Face à la reprise épidémique, les appels à la prévention se multiplient. @pixabay

L’été 2022 est une nouvelle fois placé sous la menace de la Covid-19.

« Santé publique France a fait état, mardi 28 juin, d’un très fort rebond des nouveaux cas de Covid-19. Les nouvelles contaminations ont atteint 147 248, soit 54 % de plus qu’il y a une semaine, indique Le Monde, le 28 juin. (…) Dans ce contexte de reprise épidémique, la première ministre, Elisabeth Borne, a demandé aux préfets et autorités sanitaires d’encourager le port du masque « dans les lieux de promiscuité » et « espaces clos », en particulier « les transports en commun », face au regain de cas de Covid-19, a annoncé Matignon ». Même constat dans La Dépêche le 29 juin : « Les hospitalisations liées au Covid-19, déjà très élevées, repartent à la hausse en France : 15 099 patients ont été admis dans des hôpitaux à cause d'une infection au virus. En parallèle, le nombre de patients en soins intensifs est au plus bas depuis deux ans. En ce début d'été, à l'heure où la pénurie de soignants frappe les services d'urgence hospitalières dans tout le pays, la reprise épidémique tombe au plus mauvais moment ».

Crise

De fait, à l’approche des vacances d’été, les hospitaliers sont de plus en plus nombreux à tirer la sonnette d’alarme. A l’image d’Anne Gervais-Hasenknopf dans Alternatives Economiques, le 25 juin. La praticienne hospitalière à l’Assistance publique-Hôpitaux de Paris (AP-HP), membre du Collectif Inter-Hôpitaux (CIH) indique : « On n’est pas en train d’attendre la catastrophe, on y est. L’hôpital public ferme. Pendant très longtemps, on a réduit les capacités des hôpitaux. On fermait les lits. Cela permettait de réduire le nombre de personnels car, on le sait, le personnel coûte cher.

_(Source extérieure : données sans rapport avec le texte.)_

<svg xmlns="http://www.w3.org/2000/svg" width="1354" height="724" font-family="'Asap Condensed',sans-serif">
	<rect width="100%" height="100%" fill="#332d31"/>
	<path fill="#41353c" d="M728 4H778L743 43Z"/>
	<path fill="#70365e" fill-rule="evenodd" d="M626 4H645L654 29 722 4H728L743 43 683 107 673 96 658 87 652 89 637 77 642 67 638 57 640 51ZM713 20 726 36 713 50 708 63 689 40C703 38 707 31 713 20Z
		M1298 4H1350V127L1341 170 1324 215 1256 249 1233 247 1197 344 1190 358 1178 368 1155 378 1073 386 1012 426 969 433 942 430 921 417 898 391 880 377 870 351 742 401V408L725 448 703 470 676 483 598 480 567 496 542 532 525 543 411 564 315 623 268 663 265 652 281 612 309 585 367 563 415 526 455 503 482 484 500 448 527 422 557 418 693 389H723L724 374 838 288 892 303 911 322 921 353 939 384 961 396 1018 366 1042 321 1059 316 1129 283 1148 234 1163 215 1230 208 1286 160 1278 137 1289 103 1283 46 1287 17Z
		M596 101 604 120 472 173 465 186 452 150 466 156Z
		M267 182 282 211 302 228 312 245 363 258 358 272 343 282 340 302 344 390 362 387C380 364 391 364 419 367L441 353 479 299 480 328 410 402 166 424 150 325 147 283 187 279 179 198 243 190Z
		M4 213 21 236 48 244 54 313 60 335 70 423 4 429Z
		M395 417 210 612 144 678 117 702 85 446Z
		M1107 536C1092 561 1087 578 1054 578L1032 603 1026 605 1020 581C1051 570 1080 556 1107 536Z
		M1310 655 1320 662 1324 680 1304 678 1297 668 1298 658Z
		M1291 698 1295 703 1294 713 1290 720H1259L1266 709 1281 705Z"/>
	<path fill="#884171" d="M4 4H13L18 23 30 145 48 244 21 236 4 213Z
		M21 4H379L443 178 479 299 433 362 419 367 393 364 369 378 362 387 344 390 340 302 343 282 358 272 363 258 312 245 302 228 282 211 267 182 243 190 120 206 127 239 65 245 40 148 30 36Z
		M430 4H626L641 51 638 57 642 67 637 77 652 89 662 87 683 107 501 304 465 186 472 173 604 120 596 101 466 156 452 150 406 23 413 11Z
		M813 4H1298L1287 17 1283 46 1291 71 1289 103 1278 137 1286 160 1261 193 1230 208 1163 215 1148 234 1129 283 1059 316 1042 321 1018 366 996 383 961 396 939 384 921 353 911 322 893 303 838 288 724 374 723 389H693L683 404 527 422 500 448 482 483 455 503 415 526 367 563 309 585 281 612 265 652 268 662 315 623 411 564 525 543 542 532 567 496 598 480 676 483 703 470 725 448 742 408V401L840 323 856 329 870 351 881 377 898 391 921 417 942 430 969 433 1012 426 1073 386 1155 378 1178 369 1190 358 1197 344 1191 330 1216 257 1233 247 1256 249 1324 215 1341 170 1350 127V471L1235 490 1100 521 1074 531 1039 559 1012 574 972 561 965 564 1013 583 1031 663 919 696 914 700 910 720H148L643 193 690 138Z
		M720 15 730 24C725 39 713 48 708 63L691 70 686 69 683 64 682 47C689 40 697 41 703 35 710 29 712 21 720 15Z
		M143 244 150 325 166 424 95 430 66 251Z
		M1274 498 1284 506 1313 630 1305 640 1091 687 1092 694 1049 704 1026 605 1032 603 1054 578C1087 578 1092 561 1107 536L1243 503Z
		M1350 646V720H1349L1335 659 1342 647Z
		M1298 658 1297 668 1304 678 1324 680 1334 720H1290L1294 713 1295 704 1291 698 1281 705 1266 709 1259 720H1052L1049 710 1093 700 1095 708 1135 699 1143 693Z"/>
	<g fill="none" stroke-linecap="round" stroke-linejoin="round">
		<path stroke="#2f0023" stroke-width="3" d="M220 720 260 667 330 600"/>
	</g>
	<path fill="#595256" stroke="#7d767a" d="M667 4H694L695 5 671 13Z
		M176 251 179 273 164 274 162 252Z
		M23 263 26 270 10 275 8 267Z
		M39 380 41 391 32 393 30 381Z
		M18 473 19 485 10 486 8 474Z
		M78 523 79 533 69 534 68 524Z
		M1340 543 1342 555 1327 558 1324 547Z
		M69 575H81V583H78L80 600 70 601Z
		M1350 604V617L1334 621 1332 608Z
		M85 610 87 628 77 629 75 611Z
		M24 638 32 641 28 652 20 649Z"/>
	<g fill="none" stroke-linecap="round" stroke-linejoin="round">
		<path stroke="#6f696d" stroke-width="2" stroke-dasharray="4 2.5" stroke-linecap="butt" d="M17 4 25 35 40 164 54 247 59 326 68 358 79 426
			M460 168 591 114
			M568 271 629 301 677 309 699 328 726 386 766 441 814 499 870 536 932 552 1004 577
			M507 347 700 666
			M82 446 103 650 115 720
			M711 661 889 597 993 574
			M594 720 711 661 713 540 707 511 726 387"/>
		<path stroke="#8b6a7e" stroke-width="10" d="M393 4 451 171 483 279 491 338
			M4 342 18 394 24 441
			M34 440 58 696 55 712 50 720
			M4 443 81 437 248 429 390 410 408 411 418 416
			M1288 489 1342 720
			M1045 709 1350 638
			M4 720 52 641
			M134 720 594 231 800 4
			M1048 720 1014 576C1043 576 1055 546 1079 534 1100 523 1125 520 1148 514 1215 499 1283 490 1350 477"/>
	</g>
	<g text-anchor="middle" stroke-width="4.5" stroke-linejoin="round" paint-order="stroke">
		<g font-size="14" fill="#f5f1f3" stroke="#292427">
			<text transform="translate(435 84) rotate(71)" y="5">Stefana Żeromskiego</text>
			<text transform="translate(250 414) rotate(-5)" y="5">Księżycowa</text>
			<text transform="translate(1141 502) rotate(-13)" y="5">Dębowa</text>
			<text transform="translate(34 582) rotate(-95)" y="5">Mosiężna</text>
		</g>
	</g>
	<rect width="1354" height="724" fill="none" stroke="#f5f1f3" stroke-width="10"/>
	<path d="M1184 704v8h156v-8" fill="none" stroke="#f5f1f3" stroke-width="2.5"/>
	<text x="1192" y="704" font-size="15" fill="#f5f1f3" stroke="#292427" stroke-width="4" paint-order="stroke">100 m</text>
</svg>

Il représente entre 58 % et 65 % du budget de l’hôpital. Aujourd’hui, c’est l’inverse qui se produit : faute de personnel, on est contraint de fermer des lits ».
Un état de crise qui peut aussi conduire à des appels à la grève. A Bordeaux, comme le souligne TF1, le 28 juin, les soignants du CHU « l'un des plus gros de France, sont appelés, le mardi 28 juin, à une grève illimitée par leurs syndicats, réclamant des embauches et des augmentations de salaires. Une première, qui marque un "point de non-retour", pour Alain Es Sebbar, secrétaire de la CGT de l'hôpital Pellegrin, l'un des trois établissements du CHU, premier employeur de Nouvelle-Aquitaine avec plus de 14.000 salariés (…) Le manque de bras a déjà poussé la direction à filtrer l'accès aux urgences à partir de 17h, depuis la fin mai. Pour attirer de nouvelles recrues, les syndicats réclament ainsi une hausse des salaires "de 300 euros minimum" pour les personnels soignants, administratifs et techniciens ».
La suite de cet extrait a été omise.